Work to be completed
Copy the rows from the line containing "## crc32fast 1.4.2 — Apache-2.0 OR MIT" through the end of the rows, substituting "Source" for every "Repository" and leaving everything else unchanged.

Data to use
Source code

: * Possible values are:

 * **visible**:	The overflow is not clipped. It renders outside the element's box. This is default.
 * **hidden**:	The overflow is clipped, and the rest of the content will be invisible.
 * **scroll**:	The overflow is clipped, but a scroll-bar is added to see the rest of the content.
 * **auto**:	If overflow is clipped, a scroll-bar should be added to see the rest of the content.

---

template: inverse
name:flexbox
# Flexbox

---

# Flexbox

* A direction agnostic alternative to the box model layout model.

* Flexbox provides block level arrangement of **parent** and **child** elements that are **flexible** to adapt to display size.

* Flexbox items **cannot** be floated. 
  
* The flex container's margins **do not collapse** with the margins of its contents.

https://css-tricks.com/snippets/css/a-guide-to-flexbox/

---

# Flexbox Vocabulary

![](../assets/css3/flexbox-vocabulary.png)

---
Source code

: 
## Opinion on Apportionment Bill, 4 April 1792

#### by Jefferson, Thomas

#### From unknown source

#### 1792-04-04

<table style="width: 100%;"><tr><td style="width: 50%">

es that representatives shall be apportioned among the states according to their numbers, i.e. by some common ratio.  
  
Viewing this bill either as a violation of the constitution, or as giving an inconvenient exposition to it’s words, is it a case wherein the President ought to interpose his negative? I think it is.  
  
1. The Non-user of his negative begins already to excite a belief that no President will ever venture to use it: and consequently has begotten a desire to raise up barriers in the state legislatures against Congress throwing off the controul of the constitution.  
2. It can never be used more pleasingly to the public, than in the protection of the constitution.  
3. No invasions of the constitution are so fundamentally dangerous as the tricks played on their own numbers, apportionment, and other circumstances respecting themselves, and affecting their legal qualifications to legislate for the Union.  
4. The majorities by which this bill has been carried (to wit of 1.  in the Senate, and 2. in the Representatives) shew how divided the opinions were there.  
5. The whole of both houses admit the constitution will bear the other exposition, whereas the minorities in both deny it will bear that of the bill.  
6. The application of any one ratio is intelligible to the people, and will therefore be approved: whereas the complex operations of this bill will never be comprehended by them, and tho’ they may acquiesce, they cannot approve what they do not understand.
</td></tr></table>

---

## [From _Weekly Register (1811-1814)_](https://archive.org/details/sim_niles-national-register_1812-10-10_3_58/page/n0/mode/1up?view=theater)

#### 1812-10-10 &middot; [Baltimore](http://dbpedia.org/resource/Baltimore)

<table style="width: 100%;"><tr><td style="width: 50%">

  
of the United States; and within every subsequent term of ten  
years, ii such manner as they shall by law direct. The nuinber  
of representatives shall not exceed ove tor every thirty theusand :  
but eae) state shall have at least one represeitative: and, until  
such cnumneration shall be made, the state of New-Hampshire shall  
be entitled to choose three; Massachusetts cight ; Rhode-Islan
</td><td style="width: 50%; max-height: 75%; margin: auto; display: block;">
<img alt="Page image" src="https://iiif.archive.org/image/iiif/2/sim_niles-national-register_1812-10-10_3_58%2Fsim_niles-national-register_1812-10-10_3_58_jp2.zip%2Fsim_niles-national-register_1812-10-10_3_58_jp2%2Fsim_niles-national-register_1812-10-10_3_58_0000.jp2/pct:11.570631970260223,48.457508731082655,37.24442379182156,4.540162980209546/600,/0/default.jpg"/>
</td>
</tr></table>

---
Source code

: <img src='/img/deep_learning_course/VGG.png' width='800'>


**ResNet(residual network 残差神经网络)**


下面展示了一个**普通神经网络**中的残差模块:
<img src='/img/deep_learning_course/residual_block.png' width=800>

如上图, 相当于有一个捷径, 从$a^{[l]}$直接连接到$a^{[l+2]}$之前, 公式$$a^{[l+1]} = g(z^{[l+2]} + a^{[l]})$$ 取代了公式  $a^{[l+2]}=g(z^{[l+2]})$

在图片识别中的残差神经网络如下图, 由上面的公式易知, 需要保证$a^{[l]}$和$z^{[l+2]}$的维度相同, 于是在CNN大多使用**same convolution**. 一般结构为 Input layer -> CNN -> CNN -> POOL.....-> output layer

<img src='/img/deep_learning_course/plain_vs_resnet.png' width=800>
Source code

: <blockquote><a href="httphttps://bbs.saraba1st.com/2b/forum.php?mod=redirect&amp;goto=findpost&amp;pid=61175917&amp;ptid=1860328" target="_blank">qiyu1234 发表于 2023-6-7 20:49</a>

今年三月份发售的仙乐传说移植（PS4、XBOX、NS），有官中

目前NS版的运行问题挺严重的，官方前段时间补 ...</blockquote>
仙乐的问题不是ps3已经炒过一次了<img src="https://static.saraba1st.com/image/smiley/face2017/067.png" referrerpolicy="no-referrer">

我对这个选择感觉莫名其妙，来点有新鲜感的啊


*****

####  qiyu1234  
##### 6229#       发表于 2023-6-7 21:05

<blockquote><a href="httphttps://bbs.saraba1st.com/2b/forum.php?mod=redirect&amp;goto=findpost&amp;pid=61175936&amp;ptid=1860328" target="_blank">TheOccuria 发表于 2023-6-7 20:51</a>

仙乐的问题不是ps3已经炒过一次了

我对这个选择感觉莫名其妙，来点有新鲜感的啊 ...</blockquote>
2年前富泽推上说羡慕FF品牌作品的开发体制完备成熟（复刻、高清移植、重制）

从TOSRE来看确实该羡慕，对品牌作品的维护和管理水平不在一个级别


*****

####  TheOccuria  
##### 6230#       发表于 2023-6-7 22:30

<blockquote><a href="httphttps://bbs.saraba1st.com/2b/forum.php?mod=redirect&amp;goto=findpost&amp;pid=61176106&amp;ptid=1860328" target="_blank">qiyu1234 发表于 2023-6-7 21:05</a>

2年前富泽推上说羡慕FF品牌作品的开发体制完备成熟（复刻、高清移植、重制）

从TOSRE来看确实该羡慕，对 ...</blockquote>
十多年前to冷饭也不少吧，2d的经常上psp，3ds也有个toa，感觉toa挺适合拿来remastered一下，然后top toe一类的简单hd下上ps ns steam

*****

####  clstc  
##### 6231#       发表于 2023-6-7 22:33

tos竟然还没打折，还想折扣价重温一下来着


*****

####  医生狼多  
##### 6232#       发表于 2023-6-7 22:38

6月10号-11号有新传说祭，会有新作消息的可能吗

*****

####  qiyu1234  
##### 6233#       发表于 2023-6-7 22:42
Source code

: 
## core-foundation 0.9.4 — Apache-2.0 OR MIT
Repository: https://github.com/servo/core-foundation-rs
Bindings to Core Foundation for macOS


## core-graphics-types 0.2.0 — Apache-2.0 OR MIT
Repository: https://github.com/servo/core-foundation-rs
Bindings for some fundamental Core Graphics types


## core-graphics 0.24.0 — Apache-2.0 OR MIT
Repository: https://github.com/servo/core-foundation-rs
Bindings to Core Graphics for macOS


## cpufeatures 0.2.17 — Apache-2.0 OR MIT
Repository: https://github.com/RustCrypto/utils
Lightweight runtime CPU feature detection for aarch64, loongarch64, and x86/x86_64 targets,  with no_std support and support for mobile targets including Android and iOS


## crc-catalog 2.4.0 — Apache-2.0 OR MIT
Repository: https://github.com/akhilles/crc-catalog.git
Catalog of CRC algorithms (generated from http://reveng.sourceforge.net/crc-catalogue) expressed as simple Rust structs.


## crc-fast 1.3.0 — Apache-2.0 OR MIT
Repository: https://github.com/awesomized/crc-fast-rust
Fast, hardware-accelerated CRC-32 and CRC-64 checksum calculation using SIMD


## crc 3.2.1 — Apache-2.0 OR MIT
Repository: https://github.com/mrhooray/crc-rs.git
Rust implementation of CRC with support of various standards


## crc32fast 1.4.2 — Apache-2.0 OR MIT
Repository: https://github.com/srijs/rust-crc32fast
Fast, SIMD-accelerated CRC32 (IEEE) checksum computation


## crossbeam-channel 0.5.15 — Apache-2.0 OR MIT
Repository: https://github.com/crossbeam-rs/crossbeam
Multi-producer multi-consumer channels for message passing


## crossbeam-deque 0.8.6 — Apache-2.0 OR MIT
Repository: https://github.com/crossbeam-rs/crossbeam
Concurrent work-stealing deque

Result of this exercise
## crc32fast 1.4.2 — Apache-2.0 OR MIT
Source: https://github.com/srijs/rust-crc32fast
Fast, SIMD-accelerated CRC32 (IEEE) checksum computation


## crossbeam-channel 0.5.15 — Apache-2.0 OR MIT
Source: https://github.com/crossbeam-rs/crossbeam
Multi-producer multi-consumer channels for message passing


## crossbeam-deque 0.8.6 — Apache-2.0 OR MIT
Source: https://github.com/crossbeam-rs/crossbeam
Concurrent work-stealing deque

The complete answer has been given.